Uma auditoria federal ao fundo para a reconstrução do Iraque, criado há seis anos, pelo Conselho de Segurança da ONU, deixa o Pentágono em maus lençóis. E põe em evidência o fracasso da intervenção militar, em 2003, que não passou de uma invasão premeditada e com fins diferentes dos que foram proclamados, como testemunhou uma vez mais Hans Blix, um dos maiores opositores à guerra do Iraque.
“Tenho uma opinião sólida de que a Guerra do Iraque foi ilegal. Existem casos em que, mesmo com margem de dúvida, pode ser possível fazer guerra.
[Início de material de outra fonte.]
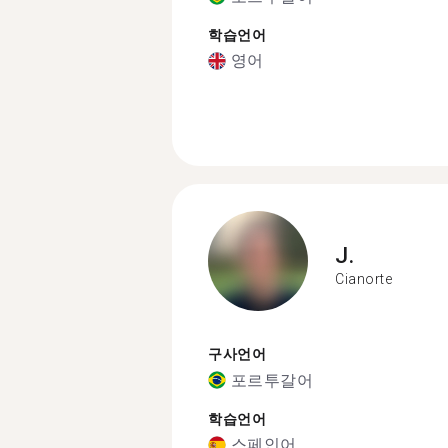
학습언어
영어
J.
Cianorte
구사언어
포르투갈어
학습언어
스페인어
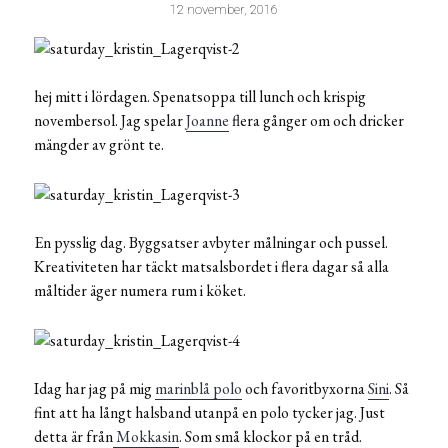
12 november, 2016
hej mitt i lördagen. Spenatsoppa till lunch och krispig
novembersol. Jag spelar
Joanne
flera gånger om och dricker
mängder av grönt te.
En pysslig dag. Byggsatser avbyter målningar och pussel.
Kreativiteten har täckt matsalsbordet i flera dagar så alla
måltider äger numera rum i köket.
Idag har jag på mig
marinblå polo
och favoritbyxorna
Sini
. Så
fint att ha långt halsband utanpå en polo tycker jag. Just
detta är från
Mokkasin
. Som små klockor på en tråd.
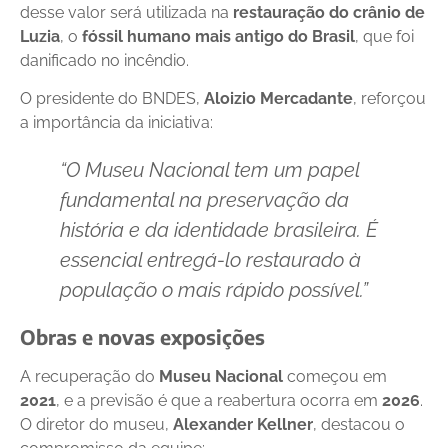
desse valor será utilizada na
restauração do crânio de
Luzia
, o
fóssil humano mais antigo do Brasil
, que foi
danificado no incêndio.
O presidente do BNDES,
Aloizio Mercadante
, reforçou
a importância da iniciativa:
“O Museu Nacional tem um papel
fundamental na preservação da
história e da identidade brasileira. É
essencial entregá-lo restaurado à
população o mais rápido possível.”
Obras e novas exposições
A recuperação do
Museu Nacional
começou em
2021
, e a previsão é que a reabertura ocorra em
2026
.
O diretor do museu,
Alexander Kellner
, destacou o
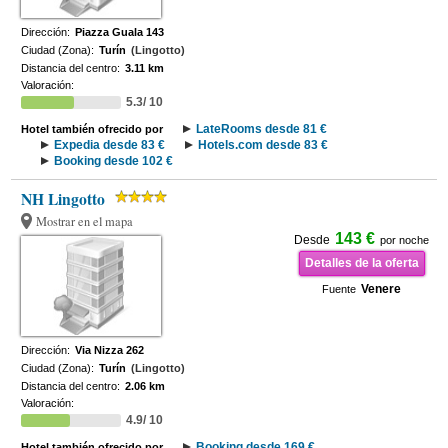
Dirección:
Piazza Guala 143
Ciudad (Zona):
Turín
(Lingotto)
Distancia del centro:
3.11 km
Valoración:
5.3/ 10
LateRooms desde 81 €
Hotel también ofrecido por
Expedia desde 83 €
Hotels.com desde 83 €
Booking desde 102 €
NH Lingotto
Mostrar en el mapa
143 €
Desde
por noche
Detalles de la oferta
Venere
Fuente
Dirección:
Via Nizza 262
Ciudad (Zona):
Turín
(Lingotto)
Distancia del centro:
2.06 km
Valoración:
4.9/ 10
Booking desde 169 €
Hotel también ofrecido por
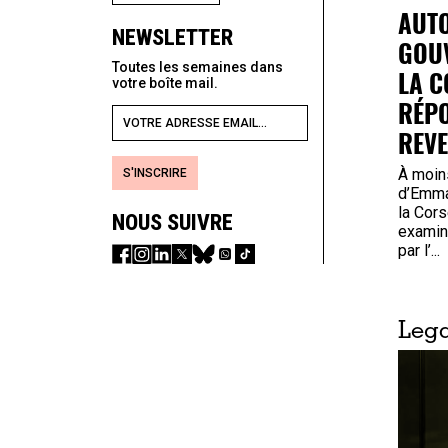
AUTO
NEWSLETTER
GOUV
Toutes les semaines dans
LA C
votre boîte mail.
RÉP
REVE
À moins
S'INSCRIRE
d’Emma
la Cors
NOUS SUIVRE
examine
par l’...
Lega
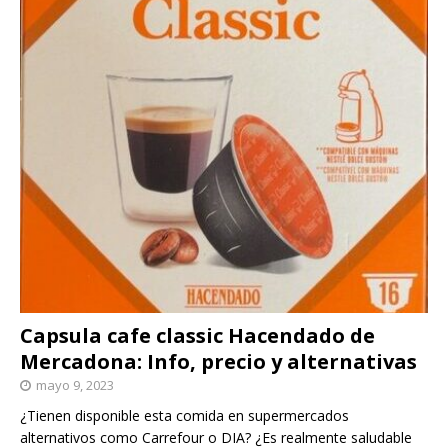
Capsula cafe classic Hacendado de
Mercadona: Info, precio y alternativas
mayo 9, 2023
¿Tienen disponible esta comida en supermercados
alternativos como Carrefour o DIA? ¿Es realmente saludable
Mas o conflito no Iraque não foi um destes casos”, afirmou o ex-chefe dos inspectores de armas da ONU, na terça-feira, durante o depoimento ao inquérito Chilcot, que investiga as operações militares britânicas no Iraque.
Mas o que disse Hans Blix não é novidade. Como também não o é a constatação veiculada, há uma semana, pela ex-chefe do serviço secreto britânico, o MI5, Eliza Manninngham-Buller, de que a invasão do Iraque aumentou “substancialmente” o risco de ataques terroristas, ao “radicalizar toda uma geração de jovens” que viram a guerra como um “ataque ao Islão.
O que é novo são as conclusões a que chegou a auditoria da Inspecção-Geral para a Reconstrução do Iraque, organismo federal norte-americano, ao fundo de nove mil milhões de dólares criado pelo Conselho das Nações Unidas para reerguer o país pós Saddam Hussein.
Os auditores chegaram à conclusão que o Departamento de Defesa norte-americano não é capaz de explicar como é que gastou 96% do dinheiro recebido, proveniente da exploração do petróleo e do gás natural, de bens iraquianos congelados antes da invasão e de fundos que tinham sobrado do programa «petróleo por comida», do tempo de Saddam.
Há 8.700 milhões de dólares dos 9 mil milhões que o Pentágono recebeu para ajudar a reconstruir o país que ninguém sabe para onde foram, porque não há documentação que os reporte.
E o que diz o Pentágono? Diz que isto não significa que as verbas tenham necessariamente desaparecido. E que pode ter acontecido que os registos tenham sido arquivados, sem que ninguém saiba onde.
Pode, sim.
Mas também pode ter acontecido que o dinheiro dos iraquianos (não porque lhes tenha sido dado, mas porque era deles) tenha ido parar aos bolsos de generais, ou titulares de outras patentes.
Pode e ninguém vai saber, porque seguir-lhe o rasto é muito difícil, como já fez saber o Pentágono.
Os senhores da figura geométrica militar mais conhecida do mundo alegam que as tentativas de justificar o dinheiro poderão exigir grande esforço de pesquisa nos arquivos. E em matéria de pesquisa os serviços militares norte-americanos não se dão a grandes esforços como se viu pelas conclusões erradas dos relatórios que justificaram a invasão ao Iraque.
Para além de argumentos falsos – a existência de armas de destruição massiva – a invasão do Iraque foi feita de forma atabalhoada e sem qualquer preparação.
Os militares, na maioria jovens, desconheciam por completo o país que iam “ajudar”, manifestaram total desrespeito pela cultura do Iraque, dando um “novo ímpeto para as pessoas se engajarem no terrorismo”, como constata a ex-chefe do MI5: “Nós demos a (Osama) bin Laden a sua jihad (guerra santa)”.
Com a invasão do Iraque, os norte-americanos e os britânicos conseguiram destruir o país, deter Saddam Hussein e executá-lo, controlar os poços de petróleo e deixar o Iraque numa deriva governativa, mais permeável aos interesses dos EUA e de Israel na região.
Mas a guerra fez mais.
Destruiu todo o “edifício cultural pré-existente, que sustentava um estado nacionalista laico independente”, incluindo os vestígios da antiga Mesopotâmia, berço da primeira civilização do mundo (a Suméria), saqueando os seus museus, bibliotecas e todos os arquivos existentes no país a fim de “instaurar um domínio a longo prazo”, como evidencia James Petras, professor de sociologia na Universidade de Binghamton, Nova Iorque, autor de uma vasta obra sobre a América Latina e o Médio Oriente, no artigo «A guerra dos EUA contra o Iraque: A destruição de uma civilização».
Quem não se lembra das imagens de saque dos museus de Bagdad, quando as forças norte-americanas chegaram à capital do Iraque, perante a passividade dos militares?
As imagens da reconstrução não passam. Sabemos agora porquê.